WORK INSTRUCTIONS: Take every line from the data that has the word "worn" in it.
------------------------------------------------
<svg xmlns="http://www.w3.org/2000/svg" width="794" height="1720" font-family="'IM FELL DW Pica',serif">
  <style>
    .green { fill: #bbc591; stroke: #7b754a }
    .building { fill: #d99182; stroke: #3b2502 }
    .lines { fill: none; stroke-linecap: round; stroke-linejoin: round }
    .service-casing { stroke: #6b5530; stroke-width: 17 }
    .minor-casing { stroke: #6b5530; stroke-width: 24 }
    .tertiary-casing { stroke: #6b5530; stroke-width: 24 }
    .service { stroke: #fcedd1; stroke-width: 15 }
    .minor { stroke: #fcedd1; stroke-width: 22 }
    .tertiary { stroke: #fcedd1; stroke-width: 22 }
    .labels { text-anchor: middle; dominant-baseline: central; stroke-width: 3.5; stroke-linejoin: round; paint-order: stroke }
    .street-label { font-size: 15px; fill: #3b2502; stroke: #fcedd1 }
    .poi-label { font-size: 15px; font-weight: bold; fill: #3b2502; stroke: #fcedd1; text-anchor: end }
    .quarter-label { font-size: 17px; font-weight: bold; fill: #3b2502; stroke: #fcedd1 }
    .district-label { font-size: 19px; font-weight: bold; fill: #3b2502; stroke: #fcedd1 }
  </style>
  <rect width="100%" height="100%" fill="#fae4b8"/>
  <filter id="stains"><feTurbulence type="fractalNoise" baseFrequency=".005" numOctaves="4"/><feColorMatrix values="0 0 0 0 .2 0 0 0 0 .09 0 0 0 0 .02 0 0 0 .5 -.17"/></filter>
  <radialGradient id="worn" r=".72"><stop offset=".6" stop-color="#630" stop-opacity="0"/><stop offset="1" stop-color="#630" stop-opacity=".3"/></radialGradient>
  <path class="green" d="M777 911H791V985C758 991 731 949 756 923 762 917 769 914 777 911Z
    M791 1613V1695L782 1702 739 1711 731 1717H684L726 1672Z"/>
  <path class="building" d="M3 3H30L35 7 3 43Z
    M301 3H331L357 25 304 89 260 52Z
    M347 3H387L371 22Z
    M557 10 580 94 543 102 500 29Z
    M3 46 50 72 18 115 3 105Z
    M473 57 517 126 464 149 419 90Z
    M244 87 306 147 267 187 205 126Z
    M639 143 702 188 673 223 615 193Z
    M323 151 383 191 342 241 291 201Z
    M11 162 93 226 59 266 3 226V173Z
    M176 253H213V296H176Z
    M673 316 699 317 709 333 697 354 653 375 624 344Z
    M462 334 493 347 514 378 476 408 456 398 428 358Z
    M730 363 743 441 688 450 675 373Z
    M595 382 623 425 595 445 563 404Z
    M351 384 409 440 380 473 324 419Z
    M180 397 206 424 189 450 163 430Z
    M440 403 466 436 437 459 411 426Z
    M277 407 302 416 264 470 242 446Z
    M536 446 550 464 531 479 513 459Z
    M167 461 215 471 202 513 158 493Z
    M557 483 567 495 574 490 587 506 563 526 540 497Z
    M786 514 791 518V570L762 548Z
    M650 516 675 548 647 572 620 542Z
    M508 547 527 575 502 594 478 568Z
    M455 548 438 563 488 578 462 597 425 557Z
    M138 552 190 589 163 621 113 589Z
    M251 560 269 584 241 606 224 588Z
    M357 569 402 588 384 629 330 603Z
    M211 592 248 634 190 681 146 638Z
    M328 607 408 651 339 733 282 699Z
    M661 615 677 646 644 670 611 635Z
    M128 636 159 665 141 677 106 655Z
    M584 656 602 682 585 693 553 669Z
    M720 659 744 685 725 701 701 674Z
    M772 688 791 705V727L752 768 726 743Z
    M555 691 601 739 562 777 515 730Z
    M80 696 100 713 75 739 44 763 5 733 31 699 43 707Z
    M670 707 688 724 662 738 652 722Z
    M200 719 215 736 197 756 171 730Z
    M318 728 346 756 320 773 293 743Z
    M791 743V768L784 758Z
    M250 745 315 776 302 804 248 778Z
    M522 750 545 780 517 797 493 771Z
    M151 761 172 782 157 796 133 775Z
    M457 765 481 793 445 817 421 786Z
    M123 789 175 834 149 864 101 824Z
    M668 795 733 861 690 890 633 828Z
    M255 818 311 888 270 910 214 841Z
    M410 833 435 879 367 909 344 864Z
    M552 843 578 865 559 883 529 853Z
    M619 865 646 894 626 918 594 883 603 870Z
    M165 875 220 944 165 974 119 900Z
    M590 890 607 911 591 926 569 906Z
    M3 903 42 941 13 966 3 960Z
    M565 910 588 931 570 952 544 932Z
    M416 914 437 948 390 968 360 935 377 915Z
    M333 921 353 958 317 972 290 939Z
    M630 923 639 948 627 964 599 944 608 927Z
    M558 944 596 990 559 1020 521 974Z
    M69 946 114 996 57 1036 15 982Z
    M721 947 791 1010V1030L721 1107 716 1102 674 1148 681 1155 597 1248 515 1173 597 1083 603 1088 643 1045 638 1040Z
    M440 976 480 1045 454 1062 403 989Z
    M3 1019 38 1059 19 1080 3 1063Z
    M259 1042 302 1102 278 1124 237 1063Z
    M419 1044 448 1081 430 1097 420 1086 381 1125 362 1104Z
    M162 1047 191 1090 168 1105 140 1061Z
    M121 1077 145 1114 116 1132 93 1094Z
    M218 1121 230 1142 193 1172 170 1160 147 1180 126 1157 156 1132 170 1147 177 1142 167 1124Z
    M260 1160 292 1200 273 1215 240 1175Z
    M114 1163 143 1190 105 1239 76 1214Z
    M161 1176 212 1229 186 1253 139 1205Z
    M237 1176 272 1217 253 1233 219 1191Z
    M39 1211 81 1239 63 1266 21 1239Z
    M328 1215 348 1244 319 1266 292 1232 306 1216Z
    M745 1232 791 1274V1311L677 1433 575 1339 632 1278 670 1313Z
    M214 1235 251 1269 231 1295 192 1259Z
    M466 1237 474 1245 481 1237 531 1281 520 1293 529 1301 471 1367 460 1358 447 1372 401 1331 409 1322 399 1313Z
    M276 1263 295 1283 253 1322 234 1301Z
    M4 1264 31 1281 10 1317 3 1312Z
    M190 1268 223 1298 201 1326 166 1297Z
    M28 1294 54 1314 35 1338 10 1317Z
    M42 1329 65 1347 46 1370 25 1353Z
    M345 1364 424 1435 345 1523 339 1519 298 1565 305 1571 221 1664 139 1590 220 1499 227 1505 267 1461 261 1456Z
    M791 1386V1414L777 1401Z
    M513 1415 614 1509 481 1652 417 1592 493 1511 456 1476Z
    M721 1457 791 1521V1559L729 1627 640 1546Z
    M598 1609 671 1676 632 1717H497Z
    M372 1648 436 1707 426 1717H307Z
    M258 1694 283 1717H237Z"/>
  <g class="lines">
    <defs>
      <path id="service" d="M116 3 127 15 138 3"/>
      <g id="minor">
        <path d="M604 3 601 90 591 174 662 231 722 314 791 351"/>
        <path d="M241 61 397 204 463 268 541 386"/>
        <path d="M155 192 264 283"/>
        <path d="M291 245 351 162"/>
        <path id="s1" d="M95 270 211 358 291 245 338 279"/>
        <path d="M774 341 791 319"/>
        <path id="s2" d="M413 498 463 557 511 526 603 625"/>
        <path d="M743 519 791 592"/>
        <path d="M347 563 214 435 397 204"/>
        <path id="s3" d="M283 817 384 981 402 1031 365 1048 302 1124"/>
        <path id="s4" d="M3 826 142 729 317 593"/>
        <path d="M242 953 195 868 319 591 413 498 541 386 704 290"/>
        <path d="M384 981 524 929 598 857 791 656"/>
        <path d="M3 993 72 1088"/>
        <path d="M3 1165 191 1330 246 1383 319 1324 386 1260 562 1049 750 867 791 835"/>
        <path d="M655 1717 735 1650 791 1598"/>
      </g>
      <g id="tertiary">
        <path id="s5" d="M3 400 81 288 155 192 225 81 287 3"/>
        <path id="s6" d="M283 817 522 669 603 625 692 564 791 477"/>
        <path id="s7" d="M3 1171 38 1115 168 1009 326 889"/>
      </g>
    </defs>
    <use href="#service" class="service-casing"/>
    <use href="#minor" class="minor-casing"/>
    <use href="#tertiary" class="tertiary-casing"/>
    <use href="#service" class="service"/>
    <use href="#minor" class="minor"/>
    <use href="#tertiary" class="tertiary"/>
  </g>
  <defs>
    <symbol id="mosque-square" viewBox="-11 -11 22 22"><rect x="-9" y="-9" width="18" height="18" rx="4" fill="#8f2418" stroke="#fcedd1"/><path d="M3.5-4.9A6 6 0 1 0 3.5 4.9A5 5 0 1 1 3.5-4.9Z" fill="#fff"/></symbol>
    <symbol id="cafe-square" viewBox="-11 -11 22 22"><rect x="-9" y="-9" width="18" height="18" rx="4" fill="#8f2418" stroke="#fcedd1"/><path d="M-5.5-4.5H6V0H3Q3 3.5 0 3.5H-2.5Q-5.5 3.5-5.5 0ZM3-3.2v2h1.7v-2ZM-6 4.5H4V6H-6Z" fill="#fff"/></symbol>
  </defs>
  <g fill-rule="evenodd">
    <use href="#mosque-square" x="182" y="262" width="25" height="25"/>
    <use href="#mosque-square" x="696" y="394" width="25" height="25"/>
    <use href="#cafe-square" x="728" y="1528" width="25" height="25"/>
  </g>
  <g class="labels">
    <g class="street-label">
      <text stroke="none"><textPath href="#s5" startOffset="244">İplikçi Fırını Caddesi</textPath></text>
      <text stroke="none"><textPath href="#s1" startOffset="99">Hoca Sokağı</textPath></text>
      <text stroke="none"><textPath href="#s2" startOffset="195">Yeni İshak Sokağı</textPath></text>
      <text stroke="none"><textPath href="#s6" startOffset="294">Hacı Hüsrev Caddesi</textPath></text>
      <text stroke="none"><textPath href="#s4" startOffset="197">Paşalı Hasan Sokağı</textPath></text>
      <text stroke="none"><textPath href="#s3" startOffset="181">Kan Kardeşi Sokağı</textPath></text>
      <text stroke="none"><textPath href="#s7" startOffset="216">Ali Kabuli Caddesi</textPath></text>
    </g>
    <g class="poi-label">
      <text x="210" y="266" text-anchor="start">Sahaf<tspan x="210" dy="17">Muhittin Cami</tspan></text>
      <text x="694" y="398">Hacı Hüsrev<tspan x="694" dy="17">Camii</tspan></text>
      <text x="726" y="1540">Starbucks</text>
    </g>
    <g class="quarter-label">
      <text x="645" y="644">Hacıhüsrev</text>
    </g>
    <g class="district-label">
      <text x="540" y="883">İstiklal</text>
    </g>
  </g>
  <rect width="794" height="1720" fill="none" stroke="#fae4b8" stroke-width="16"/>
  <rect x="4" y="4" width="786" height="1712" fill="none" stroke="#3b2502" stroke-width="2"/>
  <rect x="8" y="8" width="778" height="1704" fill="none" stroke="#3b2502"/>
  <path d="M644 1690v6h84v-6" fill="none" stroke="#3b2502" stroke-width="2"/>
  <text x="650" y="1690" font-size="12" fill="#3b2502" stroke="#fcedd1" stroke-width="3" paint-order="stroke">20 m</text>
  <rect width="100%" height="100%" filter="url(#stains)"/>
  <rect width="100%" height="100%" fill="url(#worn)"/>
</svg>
------------------------------------------------
ANSWER BOX:
  <radialGradient id="worn" r=".72"><stop offset=".6" stop-color="#630" stop-opacity="0"/><stop offset="1" stop-color="#630" stop-opacity=".3"/></radialGradient>
  <rect width="100%" height="100%" fill="url(#worn)"/>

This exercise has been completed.